We performed risk assessment for five age categories of male and female paediatric patients diagnosed with HD (newborns, and children at the age of 1, 5, 10 and 15 years) and in three age categories for adult male and female patients diagnosed with DLBCL at the ages of 55, 65 and 75 years.

The BEIR VII excess relative risk (ERR) model was used for calculating radiation risk [37]. Chapter 12 of this BEIR report provides the equations and parameters for estimating organ-specific solid cancer mortality and leukaemia mortality. The ERR is expressed as a function of gender, absorbed organ dose, age at exposure and the attained age, and includes three organ-specific fit parameters. The organs are stomach, colon, liver, lung, breast, prostate, uterus, ovary, bladder, other organs and thyroid.

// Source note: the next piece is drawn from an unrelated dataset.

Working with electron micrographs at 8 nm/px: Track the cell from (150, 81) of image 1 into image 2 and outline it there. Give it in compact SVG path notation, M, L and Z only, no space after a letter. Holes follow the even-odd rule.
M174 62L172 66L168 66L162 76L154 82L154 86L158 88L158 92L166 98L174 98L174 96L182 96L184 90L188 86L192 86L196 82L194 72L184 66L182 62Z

In the BEIR VII ERR model, the organ-specific excess risk for solid cancer mortality is expressed, relative to the gender- and age-dependent risk of the background cancer mortality for specific organs. This background is the naturally occurring mortality, not the mortality that is induced by radiation exposure during medical imaging. Data on the risk of naturally occurring cancer mortality depending on organ, gender and attained age were derived from ICRP Publication 103 (Euro-American cancer mortality rates by age and site) [38]. Subsequently, according to the BEIR VII model, an overall ERR function depending on organ dose, gender, age at exposure and attained age was calculated for male and female patients. Organ dose was incorporated into the risk model as a function of attained age; this was required because patients have different weights (and ages) and thus receive different associated radiation exposures during diagnosis, treatment and surveillance of malignant lymphoma. In addition to radiation risk, mortality rates that are typical for the young patient group with HD and the adult patient group with DLBCL could be taken into account, i.e. the overall 10-year survival for HD (94%) and 5-year survival for DLBCL (58%) [27‐30].

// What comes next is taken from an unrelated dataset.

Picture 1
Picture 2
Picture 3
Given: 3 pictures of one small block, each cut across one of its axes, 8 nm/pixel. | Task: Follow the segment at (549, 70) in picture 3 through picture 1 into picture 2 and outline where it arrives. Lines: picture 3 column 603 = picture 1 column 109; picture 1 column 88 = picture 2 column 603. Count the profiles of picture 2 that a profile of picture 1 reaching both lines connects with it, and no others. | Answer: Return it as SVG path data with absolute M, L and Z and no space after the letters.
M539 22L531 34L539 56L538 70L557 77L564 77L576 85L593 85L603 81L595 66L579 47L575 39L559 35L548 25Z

Risk calculations were performed using life tables, and they were done with and without taking into account the disease-related mortality. Life tables (also called mortality tables) are used in demography for measuring and modelling population processes. A life table shows, for each age, what the probability is that a person of that age will die before his or her next birthday. They allow for the calculation of the fraction of radiation-induced deaths, the reduction of life expectancy and the survival rate. An essential component of the life table is age- and gender-dependent mortality; in this study three different sources of mortality were integrated in the life tables: the background, the radiation induced, and the disease-related mortality. The background mortality that is typical for the asymptomatic population (gender- and age-specific probability of dying) was derived for the European population at large based on the Eurostat database [39]. The radiation-induced, age-, gender- and dose-dependent overall mortality that was calculated with the BEIR VII model as described in the previous section, was also incorporated into the life tables. Finally, disease-related mortality, as mentioned in the previous section, can also be integrated in the life tables. Calculations were carried out with the life tables with and without taking into account the mortality risks that are typical for patients with malignant lymphoma (HD- and DLBCL-related mortality rates).